In questi casi è opportuno affidarsi ad un floriterapeuta competente, magari, come suggerito in precedenza, affiancando questo percorso ad altri che possano accompagnare la persona verso una maggiore consapevolezza. Può succedere, infatti, che questa non sia pronta ad affrontare direttamente il problema e che debba innanzitutto comprendere concetti più importanti, quali il valore della libertà personale e la sua reale importanza in quanto “individuo”, che passa attraverso il riconoscimento di sé. Ad ogni modo il fiore conserva una sua “intelligenza” che gli consente di modulare il valore del suo messaggio rispetto alle reali possibilità di acquisizione della persona che potrà accedervi soltanto quando sarà pronta. I primi fiori ad essere suggeriti sono sicuramente quelli più validi per un primo intervento e possono poi essere affiancati e/o sostituiti, (qualora la persona decida di intraprendere il percorso prescelto) da altri, utili a trattare i successivi sviluppi.
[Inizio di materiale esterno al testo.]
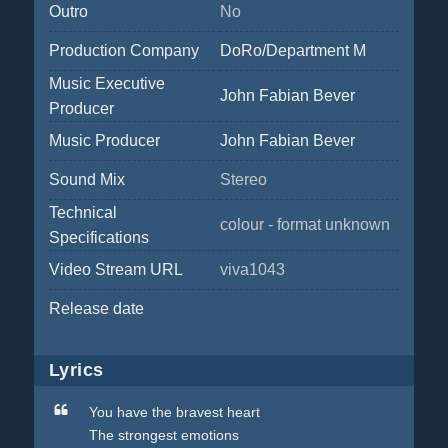
Outro
No
Production Company
DoRo/Department M
Music Executive
John Fabian Bever
Producer
Music Producer
John Fabian Bever
Sound Mix
Stereo
Technical
colour - format unknown
Specifications
Video Stream URL
viva1043
Release date
Lyrics
You have the bravest heart
The strongest emotions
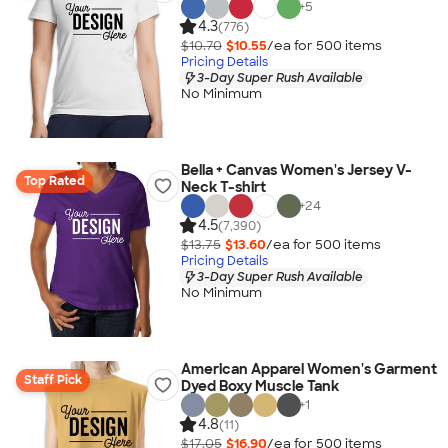
+
5
4.3
(776)
$10.70
$10.55
/ea for
500
item
s
Pricing Details
3-Day Super Rush Available
No Minimum
Bella + Canvas Women's Jersey V-
Top Rated
Neck T-shirt
+
24
4.5
(7,390)
$13.75
$13.60
/ea for
500
item
s
Pricing Details
3-Day Super Rush Available
No Minimum
American Apparel Women's Garment
Staff Pick
Dyed Boxy Muscle Tank
+
1
4.8
(11)
$17.05
$16.90
/ea for
500
item
s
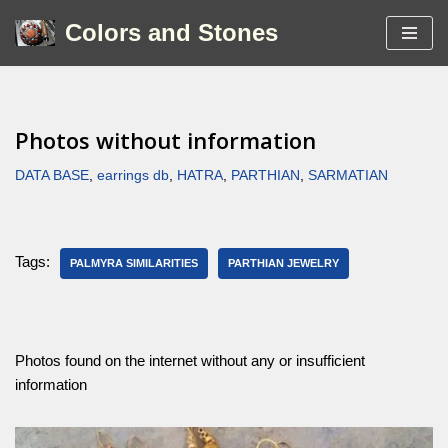
Colors and Stones
Skip
to
content
Photos without information
DATA BASE
,
earrings db
,
HATRA
,
PARTHIAN
,
SARMATIAN
Tags:
PALMYRA SIMILARITIES
PARTHIAN JEWELRY
Photos found on the internet without any or insufficient
information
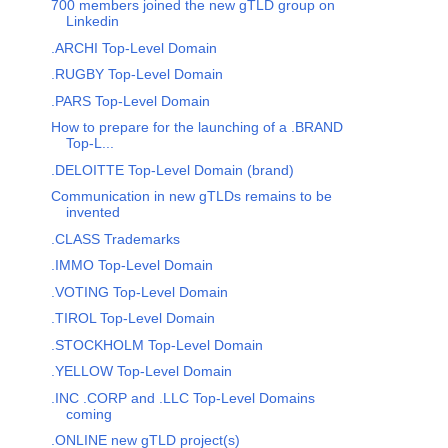
700 members joined the new gTLD group on
Linkedin
.ARCHI Top-Level Domain
.RUGBY Top-Level Domain
.PARS Top-Level Domain
How to prepare for the launching of a .BRAND
Top-L...
.DELOITTE Top-Level Domain (brand)
Communication in new gTLDs remains to be
invented
.CLASS Trademarks
.IMMO Top-Level Domain
.VOTING Top-Level Domain
.TIROL Top-Level Domain
.STOCKHOLM Top-Level Domain
.YELLOW Top-Level Domain
.INC .CORP and .LLC Top-Level Domains
coming
.ONLINE new gTLD project(s)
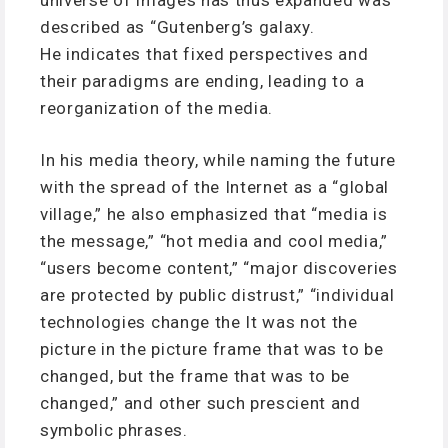
described as “Gutenberg’s galaxy.
He indicates that fixed perspectives and
their paradigms are ending, leading to a
reorganization of the media.
In his media theory, while naming the future
with the spread of the Internet as a “global
village,” he also emphasized that “media is
the message,” “hot media and cool media,”
“users become content,” “major discoveries
are protected by public distrust,” “individual
technologies change the It was not the
picture in the picture frame that was to be
changed, but the frame that was to be
changed,” and other such prescient and
symbolic phrases.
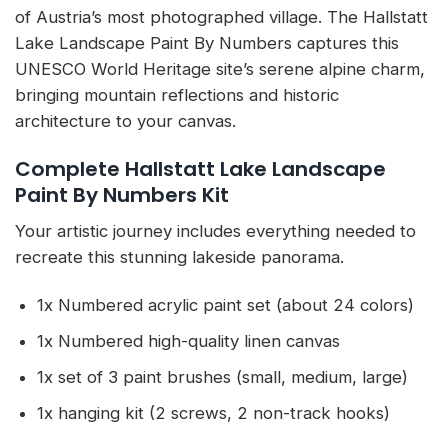
of Austria’s most photographed village. The Hallstatt
Lake Landscape Paint By Numbers captures this
UNESCO World Heritage site’s serene alpine charm,
bringing mountain reflections and historic
architecture to your canvas.
Complete Hallstatt Lake Landscape
Paint By Numbers Kit
Your artistic journey includes everything needed to
recreate this stunning lakeside panorama.
1x Numbered acrylic paint set (about 24 colors)
1x Numbered high-quality linen canvas
1x set of 3 paint brushes (small, medium, large)
1x hanging kit (2 screws, 2 non-track hooks)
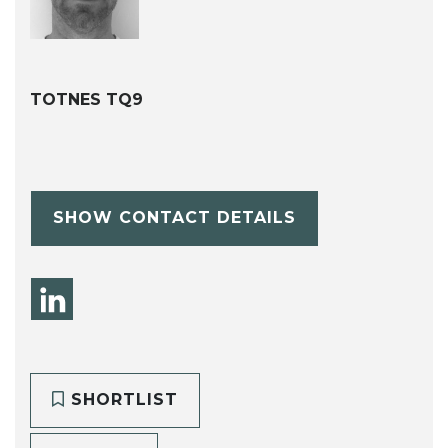
TOTNES TQ9
SHOW CONTACT DETAILS
SHORTLIST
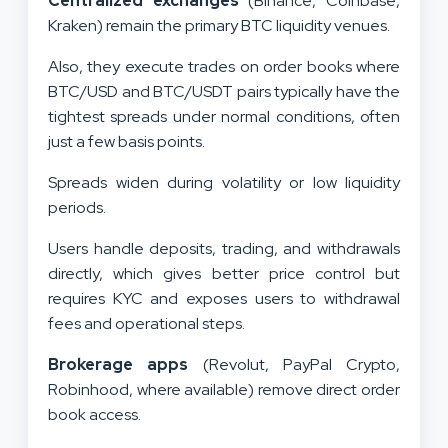
Centralized exchanges
(Binance, Coinbase,
Kraken) remain the primary BTC liquidity venues.
Also, they execute trades on order books where
BTC/USD and BTC/USDT pairs typically have the
tightest spreads under normal conditions, often
just a few basis points.
Spreads widen during volatility or low liquidity
periods.
Users handle deposits, trading, and withdrawals
directly, which gives better price control but
requires KYC and exposes users to withdrawal
fees and operational steps.
Brokerage apps
(Revolut, PayPal Crypto,
Robinhood, where available) remove direct order
book access.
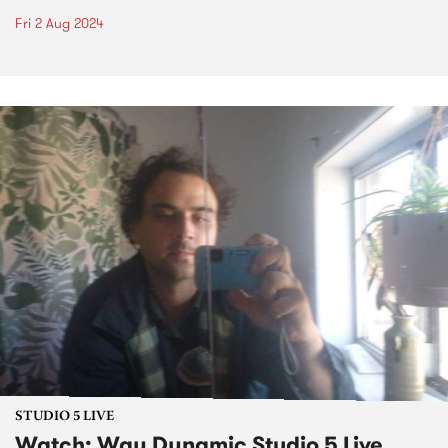
Fri 2 Aug 2024
STUDIO 5 LIVE
Watch: Way Dynamic Studio 5 Live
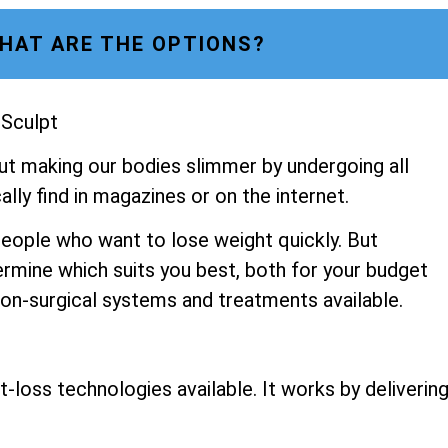
HAT ARE THE OPTIONS?
 Sculpt
ut making our bodies slimmer by undergoing all
lly find in magazines or on the internet.
people who want to lose weight quickly. But
ermine which suits you best, both for your budget
 non-surgical systems and treatments available.
-loss technologies available. It works by deliverin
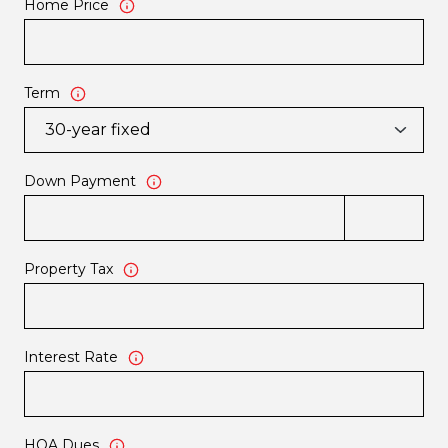
Home Price
Term
Down Payment
Property Tax
Interest Rate
HOA Dues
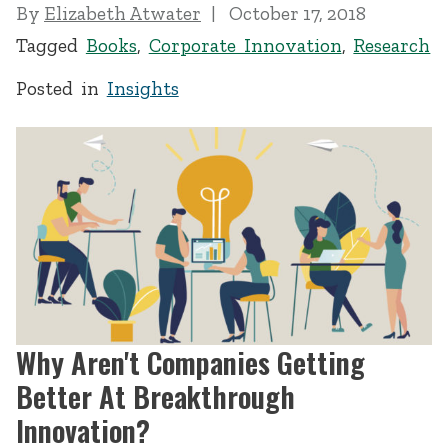
By
Elizabeth Atwater
October 17, 2018
Tagged
Books
,
Corporate Innovation
,
Research
Posted in
Insights
Why Aren't Companies Getting
Better At Breakthrough
Innovation?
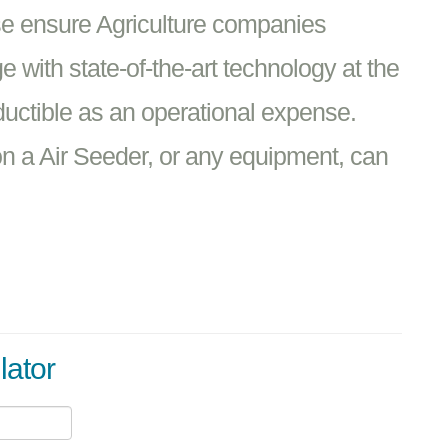
se ensure Agriculture companies
 with state-of-the-art technology at the
ductible as an operational expense.
n a Air Seeder, or any equipment, can
lator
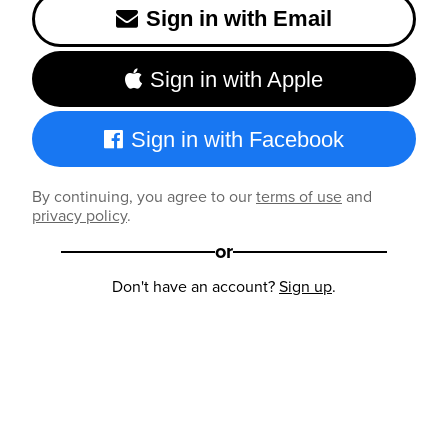
Sign in with Email
Sign in with Apple
Sign in with Facebook
By continuing, you agree to our
terms of use
and
privacy policy
.
or
Don't have an account?
Sign up
.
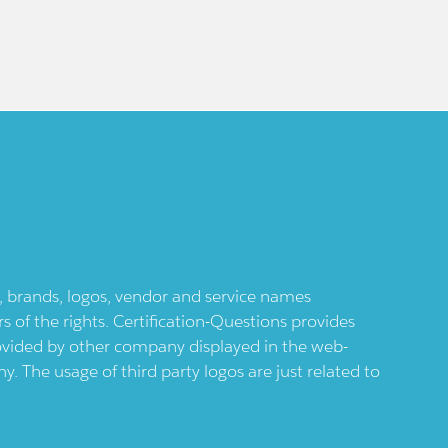
ts, brands, logos, vendor and service names
 of the rights. Certification-Questions provides
provided by other company displayed in the web-
 The usage of third party logos are just related to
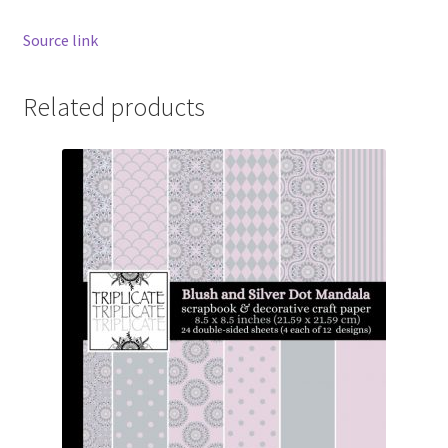
Source link
Related products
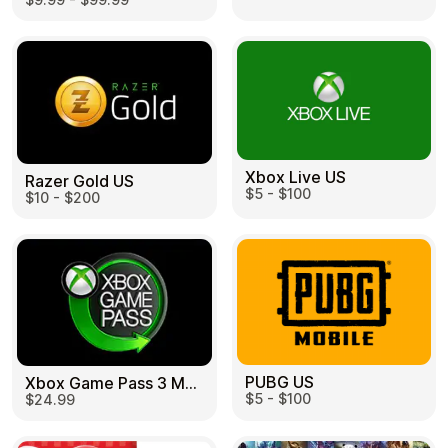
Learn more
Home
Legal
Terms and Conditions
Full Catalog
Privacy Policy
My account
Blog
Contact Us
All gift cards
Xbox Live US
Razer Gold US
$5 - $100
$10 - $200
PUBG US
Xbox Game Pass 3 Month US
$5 - $100
$24.99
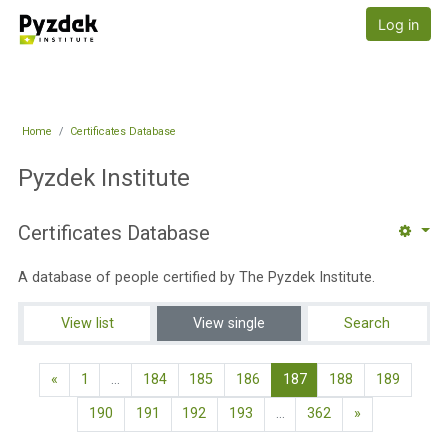
Skip to main content
Pyzdek Institute
Log in
Home
Certificates Database
Pyzdek Institute
Certificates Database
A database of people certified by The Pyzdek Institute.
View list
View single
Search
Previous page
(current)
«
1
…
184
185
186
187
188
189
Next page
190
191
192
193
…
362
»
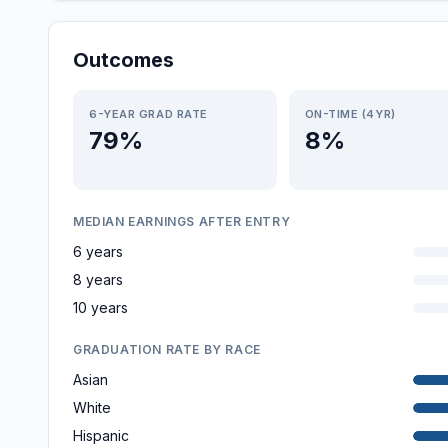
Outcomes
6-YEAR GRAD RATE
ON-TIME (4YR)
79%
8%
MEDIAN EARNINGS AFTER ENTRY
6 years
8 years
10 years
GRADUATION RATE BY RACE
Asian
White
Hispanic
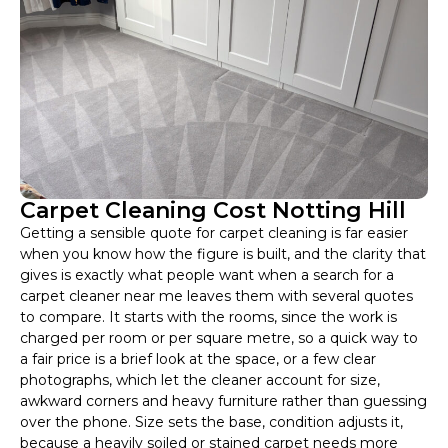
Carpet Cleaning Cost Notting Hill
Getting a sensible quote for carpet cleaning is far easier
when you know how the figure is built, and the clarity that
gives is exactly what people want when a search for a
carpet cleaner near me leaves them with several quotes
to compare. It starts with the rooms, since the work is
charged per room or per square metre, so a quick way to
a fair price is a brief look at the space, or a few clear
photographs, which let the cleaner account for size,
awkward corners and heavy furniture rather than guessing
over the phone. Size sets the base, condition adjusts it,
because a heavily soiled or stained carpet needs more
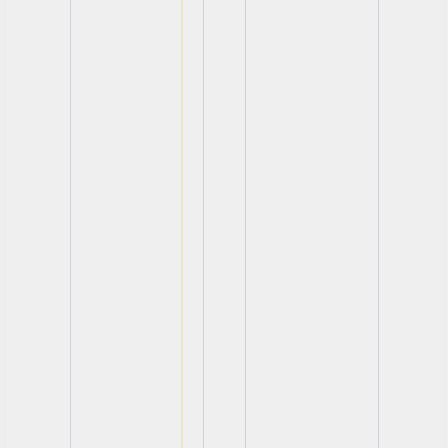
View
View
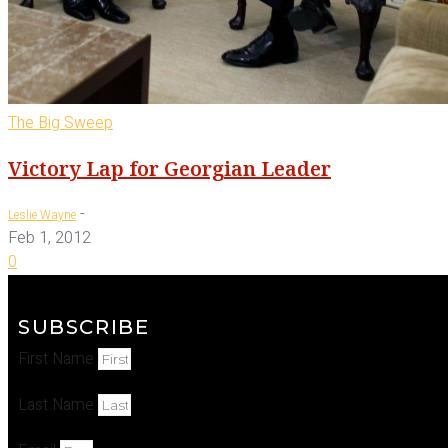
The Big Sweep
Victory Lap for Georgian Leader
-
Leslie Wayne
Feb 1, 2012
0
SUBSCRIBE
First Name
Last Name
In questi casi diventa molto importante lavorare sull’autostima e la ricostruzione di sé, alla luce di avvenimenti passati, che hanno avuto una ripercussione nel presente. Devono essere assunti per almeno 21 giorni, il tempo necessario per adottare un nuovo atteggiamento ma anche il tempo esatto affinchè maturi quello che possiamo chiamare un atteggiamento di dipendenza. Dopo tre settimane emergerà l’emozione che la dipendenza nasconde e che dovrà essere trattata con la miscela più adatta. Parliamo di un lavoro che richiede tempo, costanza e dedizione, proprio perché riguarda memorie antiche e convinzioni profonde, ma migliorare la qualità della propria vita e del proprio sentire è un compito che riguarda soltanto noi.